== EXERCISE DIRECTIONS ==
Print out the data precisely as it appears here, with no pictures.

== DATA SHOWN ==
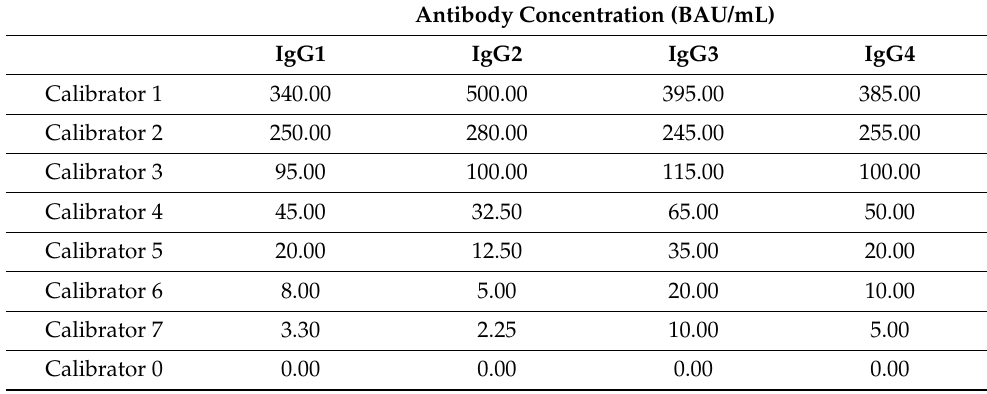
Table 5. Calibrator values for each anti-S protein (RBD) antibody subclass.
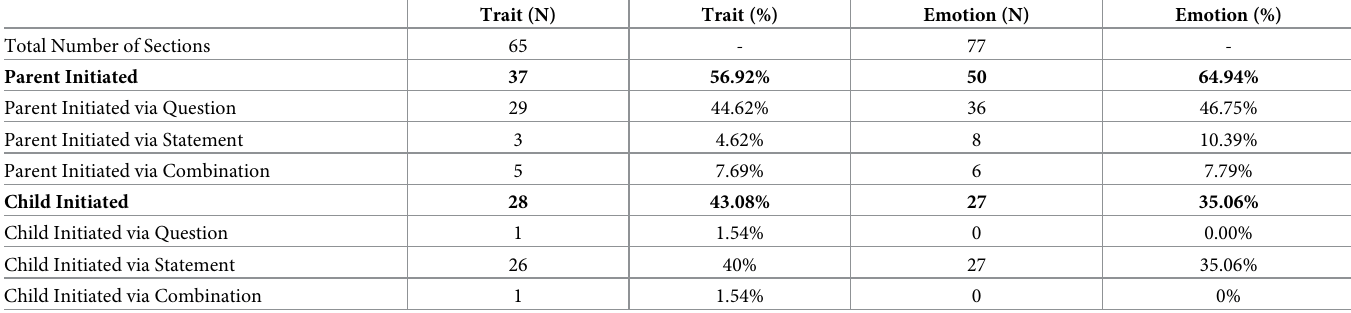
Table 3. Study 2: Descriptive statistics for the number of times conversation was initiated by the parent or child and the form of the initiation (question, statement or a combination of both) for trait and emotion discussion.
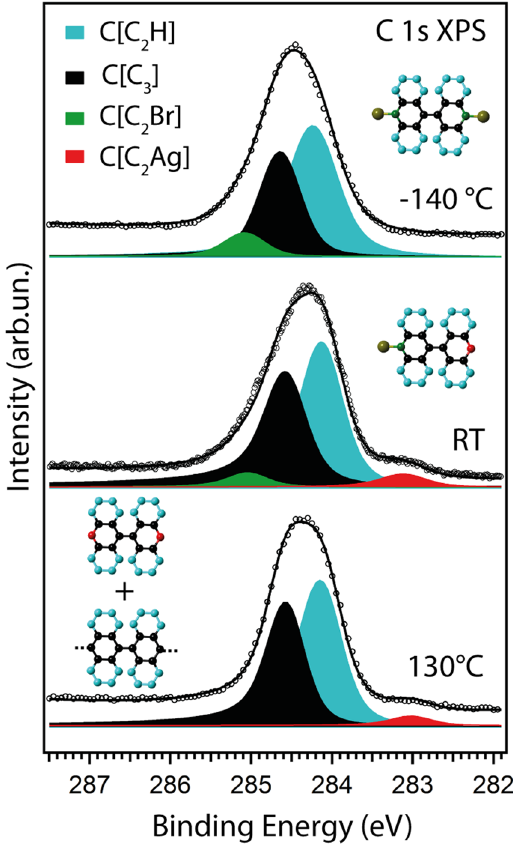
Figure 2. C 1s XPS spectra for DBBA/Ag(111) at − 140 °C (top), at RT (middle) and after annealing up to 130 °C (bottom). Corresponding structural models are shown as insets. The photon energy is 380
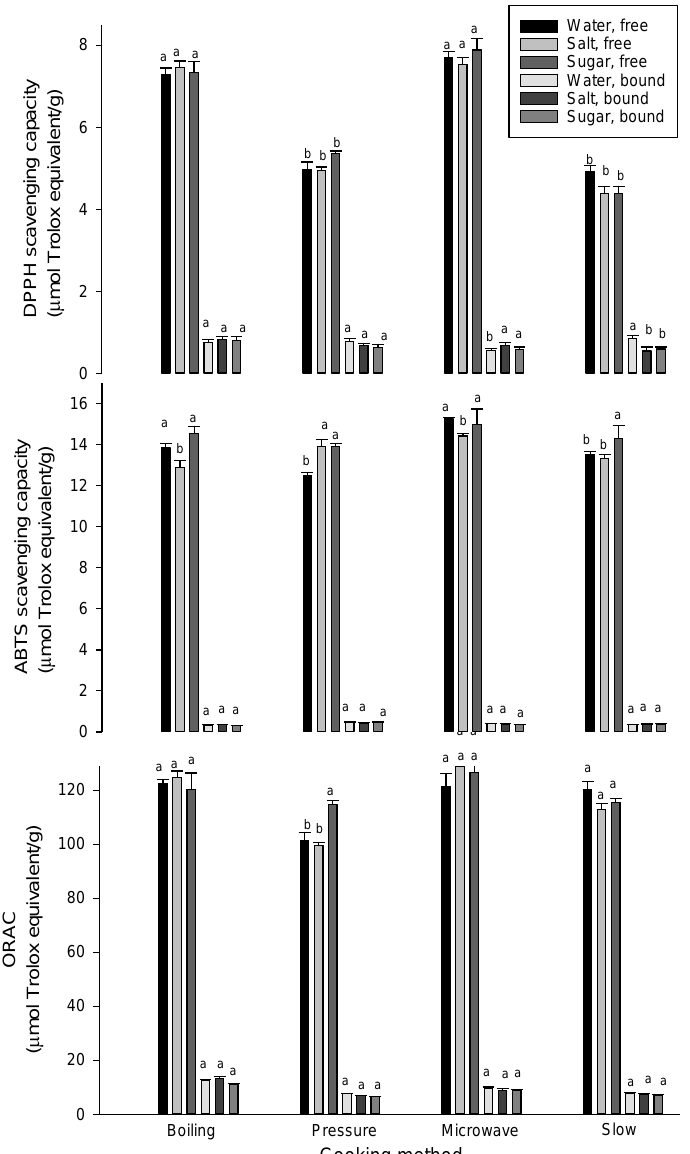
Figure 1. Antioxidant capacities of free and bound phenolic extracts of faba beans (µmol trolox equivalent / g, db) measured by DPPH (top), ABTS (middle) and Oxygen Radical Absorbance Capacity (ORAC) (bottom) assays. For free or bound phenolic extract, means followed by a different letter are significantly different at p < 0.05. Error bars represent standard deviation values ( n = 3).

== TASK RESPONSE ==
Table 5. Calibrator values for each anti-S protein (RBD) antibody subclass.
Table 3. Study 2: Descriptive statistics for the number of times conversation was initiated by the parent or child and the form of the initiation (question, statement or a combination of both) for trait and emotion discussion.
Figure 2. C 1s XPS spectra for DBBA/Ag(111) at − 140 °C (top), at RT (middle) and after annealing up to 130 °C (bottom). Corresponding structural models are shown as insets. The photon energy is 380
Figure 1. Antioxidant capacities of free and bound phenolic extracts of faba beans (µmol trolox equivalent / g, db) measured by DPPH (top), ABTS (middle) and Oxygen Radical Absorbance Capacity (ORAC) (bottom) assays. For free or bound phenolic extract, means followed by a different letter are significantly different at p < 0.05. Error bars represent standard deviation values ( n = 3).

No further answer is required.